» **Excerpted passage**:
= = = = =

The US Justice Department announced Friday that it will launch an investigation into alleged discrimination by the LA County Sheriff’s Departments in Palmdale and Lancaster. Specifically, the Justice Department will investigate:
- Whether deputies have conducted warrantless searches of African-American families’ homes under the auspices of housing authority compliance inspections;
- Allegations that housing authority investigators based in the Lancaster and Palmdale sheriff’s stations have been accompanied by sheriff’s deputies as they conduct routine housing contract compliance checks;
- Allegations that deputies have approached Section 8 recipients’ homes with guns drawn and in full SWAT armor and conducted searches and questioning themselves, unrelated to the housing program;
- Allegations that the sheriff’s department has sought to identify, during routine traffic stops, individuals who use Section 8 Housing Choice Vouchers.
The Justice Department is also investigating whether there has been a systematic effort by the cities of Palmdale and Lancaster to discriminate against African-Americans and Latinos.
“I am pleased that the Justice Department has recognized the need to finally come into the Antelope Valley and review the injustices created under the color of authority,” said Juan Blanco, President of the Antelope Valley Branch NAACP.
In June, the NAACP joined The Public Counsel Law Center in filing a federal lawsuit against the cities of Lancaster and Palmdale, claiming more than 3,600 black and Latino families using Section 8 were victims of constant, unbearable harassment at the hands of housing authority investigators, sheriff’s deputies and local politicians who have incited neighbors against the families.
“City officials have gone so far as to declare ‘war’ on black and Latino families,” Catherine Lhamon of the Public Counsel said in a statement. “Fifty years after courts outlawed racial segregation, Lancaster and Palmdale have turned back the clock, turning neighbor against neighbor in the process. They should be building one community, not tearing it apart.”

= = = = =

» **Recorded information**:

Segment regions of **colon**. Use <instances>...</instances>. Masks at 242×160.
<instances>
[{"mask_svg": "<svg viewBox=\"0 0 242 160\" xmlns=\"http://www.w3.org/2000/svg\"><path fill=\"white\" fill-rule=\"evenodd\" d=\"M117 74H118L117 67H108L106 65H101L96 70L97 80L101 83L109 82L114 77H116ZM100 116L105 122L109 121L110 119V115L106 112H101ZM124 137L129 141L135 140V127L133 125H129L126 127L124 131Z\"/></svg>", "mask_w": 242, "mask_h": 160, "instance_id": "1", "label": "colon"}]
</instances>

= = = = =

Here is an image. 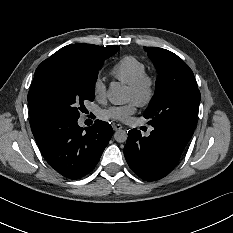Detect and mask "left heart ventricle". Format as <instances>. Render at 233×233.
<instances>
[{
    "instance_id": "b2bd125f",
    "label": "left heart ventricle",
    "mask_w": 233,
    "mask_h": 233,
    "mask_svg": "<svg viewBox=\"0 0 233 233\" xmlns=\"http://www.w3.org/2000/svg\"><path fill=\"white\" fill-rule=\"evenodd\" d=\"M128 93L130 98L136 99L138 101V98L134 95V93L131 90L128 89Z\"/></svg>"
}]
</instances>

= = = = =

» **Stated goal**: Can you pick up the news story on the Justice Department's Antelope Valley housing investigation, printed above the data, and continue it from its last sentence?

» **Answer to the problem**:
The lawsuit was filed in federal district court on behalf of The Community Action League, the NAACP, and two residents who faced racial discrimination.
The lawsuit states that city and county officials engaged in practices meant to drive out black and Latino residents. The lawsuit claims:
- Lancaster’s mayor said in a City Council meeting that “it is time to go to war” against Section 8 residents.
- In public comments, elected officials in both cities spread false stereotypes of Section 8 participants as outsiders who have been “dumped” in their cities, and criminals.
- Lancaster and Palmdale targeted Housing Choice participants based on lists they received from the County, a violation of state and federal law.
- The cities have targeted families and landlords with a pattern of constant surveillance and harassment, including passage of a nuisance ordinance in Lancaster that encourages neighbors to report “problem renters.”
- City officials have pressured the County to send threatening letters to landlords who accept Section 8 vouchers and sought ways to deny business licenses to those landlords all together.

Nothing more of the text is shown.